- DATA LINES -

^^^^

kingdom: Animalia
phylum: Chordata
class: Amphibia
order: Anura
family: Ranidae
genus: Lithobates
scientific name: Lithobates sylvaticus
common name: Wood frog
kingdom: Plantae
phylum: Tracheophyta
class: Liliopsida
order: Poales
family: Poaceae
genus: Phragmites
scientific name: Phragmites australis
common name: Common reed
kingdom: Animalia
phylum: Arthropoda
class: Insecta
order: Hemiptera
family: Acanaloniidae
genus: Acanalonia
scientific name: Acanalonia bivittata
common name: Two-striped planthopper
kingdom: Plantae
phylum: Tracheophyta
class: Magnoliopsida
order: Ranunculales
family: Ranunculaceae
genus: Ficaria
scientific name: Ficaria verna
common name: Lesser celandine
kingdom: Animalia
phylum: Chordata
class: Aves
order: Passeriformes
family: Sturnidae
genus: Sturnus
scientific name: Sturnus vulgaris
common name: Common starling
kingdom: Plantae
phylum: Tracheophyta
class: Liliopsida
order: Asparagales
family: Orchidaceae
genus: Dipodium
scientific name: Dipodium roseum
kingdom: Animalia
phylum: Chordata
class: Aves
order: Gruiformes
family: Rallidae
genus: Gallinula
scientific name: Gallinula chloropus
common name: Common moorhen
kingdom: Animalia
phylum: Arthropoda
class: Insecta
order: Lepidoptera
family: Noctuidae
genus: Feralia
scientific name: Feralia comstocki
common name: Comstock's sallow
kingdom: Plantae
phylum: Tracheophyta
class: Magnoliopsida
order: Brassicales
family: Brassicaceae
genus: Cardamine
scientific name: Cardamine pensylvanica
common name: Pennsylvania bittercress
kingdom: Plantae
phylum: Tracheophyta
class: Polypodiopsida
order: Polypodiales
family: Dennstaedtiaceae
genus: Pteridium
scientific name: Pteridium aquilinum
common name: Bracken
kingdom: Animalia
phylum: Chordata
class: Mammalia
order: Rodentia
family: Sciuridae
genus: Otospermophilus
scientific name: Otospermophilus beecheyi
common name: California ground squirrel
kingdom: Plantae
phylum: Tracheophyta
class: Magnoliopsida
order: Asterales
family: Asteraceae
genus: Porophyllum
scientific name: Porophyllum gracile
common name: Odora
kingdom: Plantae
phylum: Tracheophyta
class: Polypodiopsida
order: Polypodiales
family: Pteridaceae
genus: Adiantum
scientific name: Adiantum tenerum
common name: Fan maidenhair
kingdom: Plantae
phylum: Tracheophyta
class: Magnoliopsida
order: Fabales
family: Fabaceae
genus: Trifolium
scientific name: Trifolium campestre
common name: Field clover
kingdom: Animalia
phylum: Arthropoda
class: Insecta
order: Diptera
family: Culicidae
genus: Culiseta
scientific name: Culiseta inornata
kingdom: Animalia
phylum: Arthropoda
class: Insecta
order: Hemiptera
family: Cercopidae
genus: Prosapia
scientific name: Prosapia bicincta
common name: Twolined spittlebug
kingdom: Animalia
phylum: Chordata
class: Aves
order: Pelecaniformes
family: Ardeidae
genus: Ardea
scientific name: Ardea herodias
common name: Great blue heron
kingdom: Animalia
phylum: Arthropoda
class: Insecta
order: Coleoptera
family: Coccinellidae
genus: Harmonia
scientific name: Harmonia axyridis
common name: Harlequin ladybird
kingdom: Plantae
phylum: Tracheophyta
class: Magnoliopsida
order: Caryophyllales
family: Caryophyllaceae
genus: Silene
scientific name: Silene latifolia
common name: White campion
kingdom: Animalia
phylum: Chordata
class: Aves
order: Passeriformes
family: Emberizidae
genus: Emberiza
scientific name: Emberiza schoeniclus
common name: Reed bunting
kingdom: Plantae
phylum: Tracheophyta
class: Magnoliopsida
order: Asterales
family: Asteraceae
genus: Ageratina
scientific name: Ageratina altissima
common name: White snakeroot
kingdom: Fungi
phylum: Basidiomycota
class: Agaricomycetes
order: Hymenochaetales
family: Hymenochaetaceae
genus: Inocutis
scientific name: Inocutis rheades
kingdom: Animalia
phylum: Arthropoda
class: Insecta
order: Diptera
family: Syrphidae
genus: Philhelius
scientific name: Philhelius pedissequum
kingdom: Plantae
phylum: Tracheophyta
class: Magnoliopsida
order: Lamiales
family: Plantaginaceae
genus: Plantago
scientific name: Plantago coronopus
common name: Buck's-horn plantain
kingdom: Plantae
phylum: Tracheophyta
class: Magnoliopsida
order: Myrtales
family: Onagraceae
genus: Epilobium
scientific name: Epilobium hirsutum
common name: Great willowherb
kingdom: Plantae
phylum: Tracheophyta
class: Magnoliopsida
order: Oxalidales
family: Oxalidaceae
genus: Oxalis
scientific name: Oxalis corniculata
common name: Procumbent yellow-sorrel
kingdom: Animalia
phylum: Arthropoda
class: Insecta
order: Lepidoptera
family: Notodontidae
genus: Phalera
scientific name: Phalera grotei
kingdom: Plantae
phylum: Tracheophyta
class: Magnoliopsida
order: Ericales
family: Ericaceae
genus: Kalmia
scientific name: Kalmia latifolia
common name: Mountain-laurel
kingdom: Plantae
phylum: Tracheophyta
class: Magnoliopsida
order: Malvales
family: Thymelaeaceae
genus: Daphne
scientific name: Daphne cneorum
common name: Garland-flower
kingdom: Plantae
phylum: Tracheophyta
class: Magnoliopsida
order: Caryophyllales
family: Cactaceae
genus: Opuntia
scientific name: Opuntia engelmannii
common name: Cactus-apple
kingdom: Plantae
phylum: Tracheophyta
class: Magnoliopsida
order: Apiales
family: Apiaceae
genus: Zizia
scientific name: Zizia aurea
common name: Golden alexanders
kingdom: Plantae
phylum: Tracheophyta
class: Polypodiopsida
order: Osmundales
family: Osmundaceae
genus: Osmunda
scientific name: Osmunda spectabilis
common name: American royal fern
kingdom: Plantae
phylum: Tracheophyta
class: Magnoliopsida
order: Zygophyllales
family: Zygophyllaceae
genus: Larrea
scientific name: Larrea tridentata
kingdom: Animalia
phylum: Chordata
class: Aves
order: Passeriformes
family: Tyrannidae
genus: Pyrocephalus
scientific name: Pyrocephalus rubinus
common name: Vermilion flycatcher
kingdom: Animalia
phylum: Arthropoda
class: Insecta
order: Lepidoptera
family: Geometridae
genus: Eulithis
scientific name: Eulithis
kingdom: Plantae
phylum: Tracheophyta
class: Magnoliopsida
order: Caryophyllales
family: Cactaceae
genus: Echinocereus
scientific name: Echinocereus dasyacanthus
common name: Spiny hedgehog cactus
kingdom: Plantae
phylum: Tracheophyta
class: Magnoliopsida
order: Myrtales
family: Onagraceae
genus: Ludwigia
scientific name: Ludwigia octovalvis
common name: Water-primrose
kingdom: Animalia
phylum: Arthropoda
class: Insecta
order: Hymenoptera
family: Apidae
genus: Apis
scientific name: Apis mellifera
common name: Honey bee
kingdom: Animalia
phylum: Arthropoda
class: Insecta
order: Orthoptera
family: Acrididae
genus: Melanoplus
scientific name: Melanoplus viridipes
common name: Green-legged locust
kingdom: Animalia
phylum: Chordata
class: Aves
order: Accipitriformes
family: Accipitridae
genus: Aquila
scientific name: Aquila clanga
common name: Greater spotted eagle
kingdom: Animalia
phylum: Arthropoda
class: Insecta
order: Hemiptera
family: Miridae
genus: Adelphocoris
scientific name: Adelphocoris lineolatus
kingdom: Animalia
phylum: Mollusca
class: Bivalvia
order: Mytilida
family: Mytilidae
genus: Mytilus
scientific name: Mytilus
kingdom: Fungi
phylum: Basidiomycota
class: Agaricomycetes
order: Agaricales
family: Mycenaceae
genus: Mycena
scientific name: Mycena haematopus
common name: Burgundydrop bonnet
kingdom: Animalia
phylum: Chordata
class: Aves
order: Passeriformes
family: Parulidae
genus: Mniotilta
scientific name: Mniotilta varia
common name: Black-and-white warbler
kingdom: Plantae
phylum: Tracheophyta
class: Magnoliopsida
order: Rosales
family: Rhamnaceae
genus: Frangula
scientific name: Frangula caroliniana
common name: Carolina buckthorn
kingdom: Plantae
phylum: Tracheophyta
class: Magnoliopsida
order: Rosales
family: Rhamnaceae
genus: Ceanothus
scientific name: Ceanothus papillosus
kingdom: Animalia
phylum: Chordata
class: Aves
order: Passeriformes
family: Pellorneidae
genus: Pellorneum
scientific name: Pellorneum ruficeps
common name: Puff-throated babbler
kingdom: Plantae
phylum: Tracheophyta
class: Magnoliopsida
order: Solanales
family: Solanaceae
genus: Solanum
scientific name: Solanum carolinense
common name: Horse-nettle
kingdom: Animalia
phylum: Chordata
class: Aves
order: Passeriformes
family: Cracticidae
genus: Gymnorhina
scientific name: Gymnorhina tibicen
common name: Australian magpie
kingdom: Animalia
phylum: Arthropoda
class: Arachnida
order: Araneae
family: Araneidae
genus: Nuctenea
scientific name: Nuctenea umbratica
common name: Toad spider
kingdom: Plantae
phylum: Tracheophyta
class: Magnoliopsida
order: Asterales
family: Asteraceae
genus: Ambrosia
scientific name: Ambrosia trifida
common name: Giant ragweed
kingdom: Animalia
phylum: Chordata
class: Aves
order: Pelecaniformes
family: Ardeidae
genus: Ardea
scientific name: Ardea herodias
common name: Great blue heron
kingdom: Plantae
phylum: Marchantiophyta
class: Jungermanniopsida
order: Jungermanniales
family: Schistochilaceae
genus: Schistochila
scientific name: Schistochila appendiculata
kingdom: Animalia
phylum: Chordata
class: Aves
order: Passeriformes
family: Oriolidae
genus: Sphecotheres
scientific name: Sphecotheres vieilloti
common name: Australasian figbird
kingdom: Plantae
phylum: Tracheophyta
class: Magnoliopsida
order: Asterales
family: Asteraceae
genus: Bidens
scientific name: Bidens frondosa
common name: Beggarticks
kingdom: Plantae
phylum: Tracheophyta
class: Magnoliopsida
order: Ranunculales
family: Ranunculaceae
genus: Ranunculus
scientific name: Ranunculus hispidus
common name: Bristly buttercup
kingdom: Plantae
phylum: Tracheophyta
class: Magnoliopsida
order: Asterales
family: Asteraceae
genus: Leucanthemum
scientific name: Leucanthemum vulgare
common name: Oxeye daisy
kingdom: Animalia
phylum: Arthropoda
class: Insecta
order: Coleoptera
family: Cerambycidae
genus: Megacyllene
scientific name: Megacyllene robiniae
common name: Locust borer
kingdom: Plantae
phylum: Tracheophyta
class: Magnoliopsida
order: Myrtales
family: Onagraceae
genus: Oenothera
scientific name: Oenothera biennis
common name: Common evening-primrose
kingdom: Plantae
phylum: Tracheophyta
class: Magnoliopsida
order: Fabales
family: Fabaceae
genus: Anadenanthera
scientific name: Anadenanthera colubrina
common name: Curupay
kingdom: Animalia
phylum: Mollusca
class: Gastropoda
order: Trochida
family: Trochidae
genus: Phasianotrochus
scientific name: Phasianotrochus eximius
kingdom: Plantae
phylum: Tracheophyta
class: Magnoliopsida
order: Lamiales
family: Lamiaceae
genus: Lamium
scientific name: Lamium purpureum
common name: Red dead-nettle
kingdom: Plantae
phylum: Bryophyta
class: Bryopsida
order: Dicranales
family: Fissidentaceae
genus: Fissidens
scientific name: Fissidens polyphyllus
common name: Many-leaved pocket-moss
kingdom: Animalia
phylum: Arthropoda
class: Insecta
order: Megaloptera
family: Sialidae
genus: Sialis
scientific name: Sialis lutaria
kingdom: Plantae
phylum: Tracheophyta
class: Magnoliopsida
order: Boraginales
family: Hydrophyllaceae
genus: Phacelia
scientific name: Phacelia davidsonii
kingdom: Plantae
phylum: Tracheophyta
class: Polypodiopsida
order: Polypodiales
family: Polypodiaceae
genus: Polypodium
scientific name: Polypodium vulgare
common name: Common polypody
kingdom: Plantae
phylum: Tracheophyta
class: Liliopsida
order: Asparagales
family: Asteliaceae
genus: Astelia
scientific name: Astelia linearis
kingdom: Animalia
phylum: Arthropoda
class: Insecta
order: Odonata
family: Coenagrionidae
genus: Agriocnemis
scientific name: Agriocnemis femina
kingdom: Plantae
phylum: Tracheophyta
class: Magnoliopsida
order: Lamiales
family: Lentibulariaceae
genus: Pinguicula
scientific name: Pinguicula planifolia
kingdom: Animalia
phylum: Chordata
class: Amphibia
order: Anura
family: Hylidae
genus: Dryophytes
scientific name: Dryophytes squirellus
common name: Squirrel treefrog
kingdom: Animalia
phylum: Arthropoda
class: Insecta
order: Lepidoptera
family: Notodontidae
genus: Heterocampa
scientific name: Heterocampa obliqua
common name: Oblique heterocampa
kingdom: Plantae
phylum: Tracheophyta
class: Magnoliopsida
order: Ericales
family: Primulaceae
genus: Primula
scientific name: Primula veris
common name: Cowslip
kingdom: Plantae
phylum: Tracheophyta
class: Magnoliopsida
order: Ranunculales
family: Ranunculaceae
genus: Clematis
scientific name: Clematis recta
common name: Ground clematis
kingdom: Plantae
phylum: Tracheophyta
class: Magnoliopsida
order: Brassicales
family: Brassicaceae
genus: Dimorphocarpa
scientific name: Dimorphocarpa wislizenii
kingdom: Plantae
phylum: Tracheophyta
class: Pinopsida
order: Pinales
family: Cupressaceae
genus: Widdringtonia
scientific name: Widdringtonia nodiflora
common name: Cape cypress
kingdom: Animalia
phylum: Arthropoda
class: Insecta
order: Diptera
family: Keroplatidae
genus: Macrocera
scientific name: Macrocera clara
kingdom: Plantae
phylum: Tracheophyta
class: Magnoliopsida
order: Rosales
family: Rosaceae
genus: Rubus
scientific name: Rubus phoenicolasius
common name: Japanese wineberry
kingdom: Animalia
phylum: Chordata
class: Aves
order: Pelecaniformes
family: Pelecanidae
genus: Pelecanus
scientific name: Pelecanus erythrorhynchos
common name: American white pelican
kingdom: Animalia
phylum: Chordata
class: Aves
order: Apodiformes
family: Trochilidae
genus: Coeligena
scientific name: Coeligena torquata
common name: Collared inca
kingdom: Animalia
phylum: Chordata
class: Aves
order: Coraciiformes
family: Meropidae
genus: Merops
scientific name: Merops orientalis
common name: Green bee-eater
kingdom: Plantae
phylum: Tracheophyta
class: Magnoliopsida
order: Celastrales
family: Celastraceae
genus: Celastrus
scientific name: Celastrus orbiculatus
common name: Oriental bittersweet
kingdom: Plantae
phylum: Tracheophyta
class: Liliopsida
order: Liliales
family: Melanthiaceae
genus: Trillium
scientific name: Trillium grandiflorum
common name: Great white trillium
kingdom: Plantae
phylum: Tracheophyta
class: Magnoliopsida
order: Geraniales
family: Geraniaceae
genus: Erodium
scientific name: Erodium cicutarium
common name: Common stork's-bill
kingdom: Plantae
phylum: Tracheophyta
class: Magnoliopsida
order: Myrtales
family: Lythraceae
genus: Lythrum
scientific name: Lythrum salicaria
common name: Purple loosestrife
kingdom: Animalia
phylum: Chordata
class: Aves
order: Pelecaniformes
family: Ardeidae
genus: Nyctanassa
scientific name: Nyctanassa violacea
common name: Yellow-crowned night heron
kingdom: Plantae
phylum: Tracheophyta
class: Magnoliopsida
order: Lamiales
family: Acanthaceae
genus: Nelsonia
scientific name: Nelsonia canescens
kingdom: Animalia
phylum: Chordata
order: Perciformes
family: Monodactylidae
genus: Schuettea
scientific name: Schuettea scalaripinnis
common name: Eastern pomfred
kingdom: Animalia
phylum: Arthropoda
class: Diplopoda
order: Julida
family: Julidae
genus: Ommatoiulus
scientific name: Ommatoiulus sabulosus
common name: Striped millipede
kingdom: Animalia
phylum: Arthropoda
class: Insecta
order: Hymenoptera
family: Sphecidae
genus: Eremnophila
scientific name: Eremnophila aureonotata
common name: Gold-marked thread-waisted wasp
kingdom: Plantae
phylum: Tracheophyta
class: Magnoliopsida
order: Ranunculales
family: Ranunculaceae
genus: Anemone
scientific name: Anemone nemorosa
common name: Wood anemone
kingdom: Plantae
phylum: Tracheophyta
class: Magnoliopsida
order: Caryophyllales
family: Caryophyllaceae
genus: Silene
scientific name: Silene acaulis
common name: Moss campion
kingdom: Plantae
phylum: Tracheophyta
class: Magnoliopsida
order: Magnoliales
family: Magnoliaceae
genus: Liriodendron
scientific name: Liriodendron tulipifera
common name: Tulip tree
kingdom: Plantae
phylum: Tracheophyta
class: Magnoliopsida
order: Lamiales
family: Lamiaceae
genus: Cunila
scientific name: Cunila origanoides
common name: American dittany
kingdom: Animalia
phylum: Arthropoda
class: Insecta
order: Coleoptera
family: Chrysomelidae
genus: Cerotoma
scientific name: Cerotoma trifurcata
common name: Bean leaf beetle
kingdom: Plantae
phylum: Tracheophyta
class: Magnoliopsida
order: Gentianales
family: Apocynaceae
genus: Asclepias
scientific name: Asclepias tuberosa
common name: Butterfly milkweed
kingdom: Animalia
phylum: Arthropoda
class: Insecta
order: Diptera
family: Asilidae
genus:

^^^^

- TASK INSTRUCTIONS -
Reproduce verbatim every line of the material, beginning with its first line and continuing up to and including the line that contains "common name: Common starling".

- SOLUTION -
kingdom: Animalia
phylum: Chordata
class: Amphibia
order: Anura
family: Ranidae
genus: Lithobates
scientific name: Lithobates sylvaticus
common name: Wood frog
kingdom: Plantae
phylum: Tracheophyta
class: Liliopsida
order: Poales
family: Poaceae
genus: Phragmites
scientific name: Phragmites australis
common name: Common reed
kingdom: Animalia
phylum: Arthropoda
class: Insecta
order: Hemiptera
family: Acanaloniidae
genus: Acanalonia
scientific name: Acanalonia bivittata
common name: Two-striped planthopper
kingdom: Plantae
phylum: Tracheophyta
class: Magnoliopsida
order: Ranunculales
family: Ranunculaceae
genus: Ficaria
scientific name: Ficaria verna
common name: Lesser celandine
kingdom: Animalia
phylum: Chordata
class: Aves
order: Passeriformes
family: Sturnidae
genus: Sturnus
scientific name: Sturnus vulgaris
common name: Common starling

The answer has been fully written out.